In the listing that follows, the range to quote begins at the line that has "right shoulder: (125, 114)" and ends after the line that has "right wrist: (118, 206)"; quote it verbatim and add nothing.

SUPPLIED MATERIAL:
************

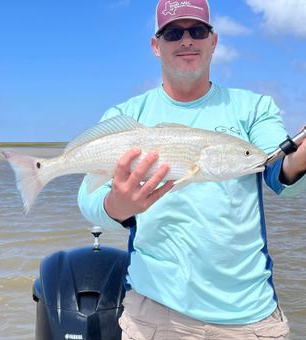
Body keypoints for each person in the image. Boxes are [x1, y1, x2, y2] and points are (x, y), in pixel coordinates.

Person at [78, 0, 306, 338]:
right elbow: (88, 198)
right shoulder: (125, 114)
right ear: (156, 46)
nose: (186, 40)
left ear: (213, 41)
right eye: (173, 33)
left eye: (197, 31)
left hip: (249, 314)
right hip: (155, 311)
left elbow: (280, 173)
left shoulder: (253, 107)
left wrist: (301, 158)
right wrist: (118, 206)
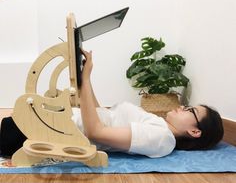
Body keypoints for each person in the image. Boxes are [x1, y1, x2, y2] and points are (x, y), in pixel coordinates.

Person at [0, 49, 224, 158]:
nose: (183, 106)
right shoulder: (159, 125)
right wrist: (84, 84)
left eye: (190, 110)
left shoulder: (161, 139)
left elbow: (96, 132)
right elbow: (101, 115)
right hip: (53, 123)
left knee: (9, 127)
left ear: (195, 131)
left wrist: (86, 80)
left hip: (49, 131)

************

SOLVED PROBLEM:
right shoulder: (125, 114)
right ear: (156, 46)
nose: (186, 40)
left ear: (213, 41)
right eye: (173, 33)
left eye: (197, 31)
left hip: (249, 314)
right hip: (155, 311)
left elbow: (280, 173)
left shoulder: (253, 107)
left wrist: (301, 158)
right wrist: (118, 206)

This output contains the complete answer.